Search code examples
kerasloss

Different loss function for validation set in Keras


I have unbalanced training dataset, thats why I built custom weighted categorical cross entropy loss function. But the problem is my validation set is balanced one and I want to use the regular categorical cross entropy loss. So can I pass different loss function for validation set within Keras? I mean the wighted one for training and regular one for validation set?

def weighted_loss(y_pred, y_ture):
 '
 '
 '


return loss

model.compile(loss= weighted_loss, metric='accuracy')

Solution

  • You can try the backend function K.in_train_phase(), which is used by the Dropout and BatchNormalization layers to implement different behaviors in training and validation.

    def custom_loss(y_true, y_pred):
        weighted_loss = ... # your implementation of weighted crossentropy loss
        unweighted_loss = K.sparse_categorical_crossentropy(y_true, y_pred)
        return K.in_train_phase(weighted_loss, unweighted_loss)
    

    The first argument of K.in_train_phase() is the tensor used in training phase, and the second is the one used in test phase.

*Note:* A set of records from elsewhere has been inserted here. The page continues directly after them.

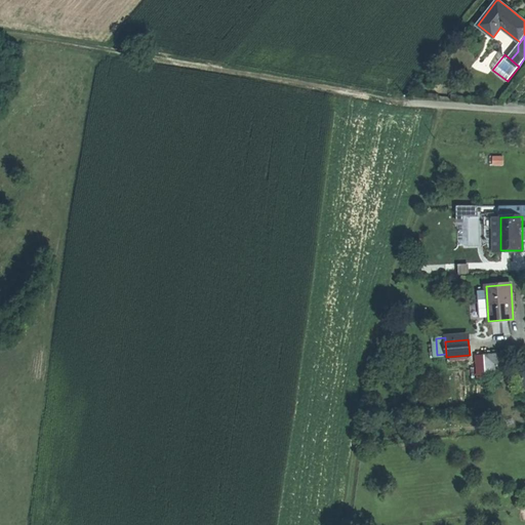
[(508,353),(491,354),(493,376),(503,375),(501,362),(509,361),(508,353)]
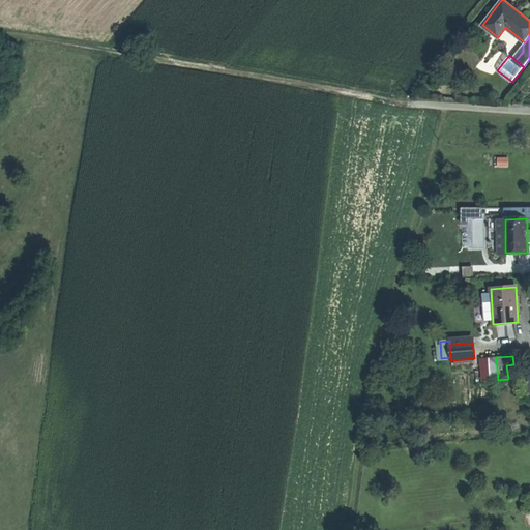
[(496,357),(488,358),(490,381),(498,380),(496,357)]
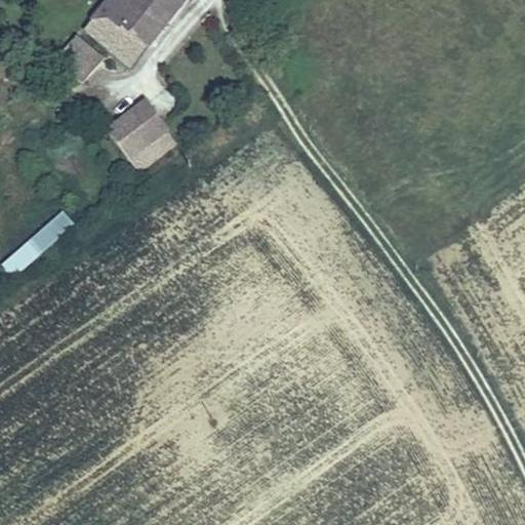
[(187,0),(111,0),(99,13),(140,50),(187,0)]
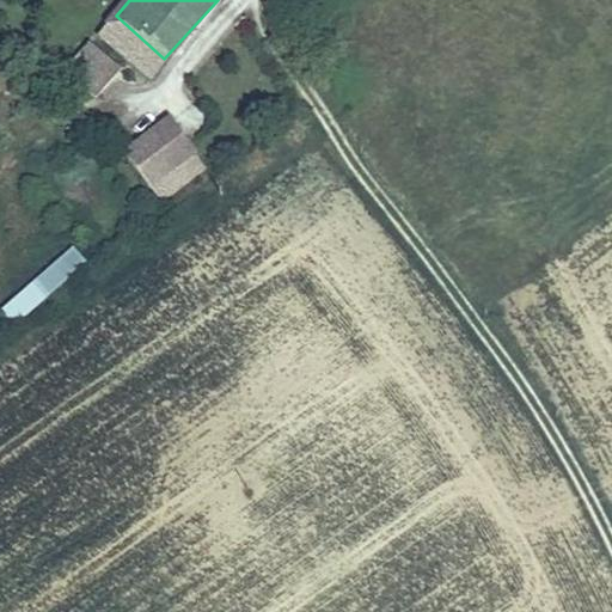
[(164,59),(116,16),(98,36),(144,80),(164,59)]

    For example, if we set weighted_loss to 0 (just to verify the effect of K.in_train_phase() function):

    def custom_loss(y_true, y_pred):
        weighted_loss = 0 * K.sparse_categorical_crossentropy(y_true, y_pred)
        unweighted_loss = K.sparse_categorical_crossentropy(y_true, y_pred)
        return K.in_train_phase(weighted_loss, unweighted_loss)
    
    model = Sequential([Dense(100, activation='relu', input_shape=(100,)), Dense(1000, activation='softmax')])
    model.compile(optimizer='adam', loss=custom_loss)
    model.outputs[0]._uses_learning_phase = True  # required if no dropout or batch norm in the model
    
    X = np.random.rand(1000, 100)
    y = np.random.randint(1000, size=1000)
    model.fit(X, y, validation_split=0.1)
    
    Epoch 1/10
    900/900 [==============================] - 1s 868us/step - loss: 0.0000e+00 - val_loss: 6.9438
    

    As you can see, the loss in training phase is indeed the one multiplied by 0.

    Note that if there's no dropout or batch norm in your model, you'll need to manually "turn on" the _uses_learning_phase boolean switch, otherwise K.in_train_phase() will have no effect by default.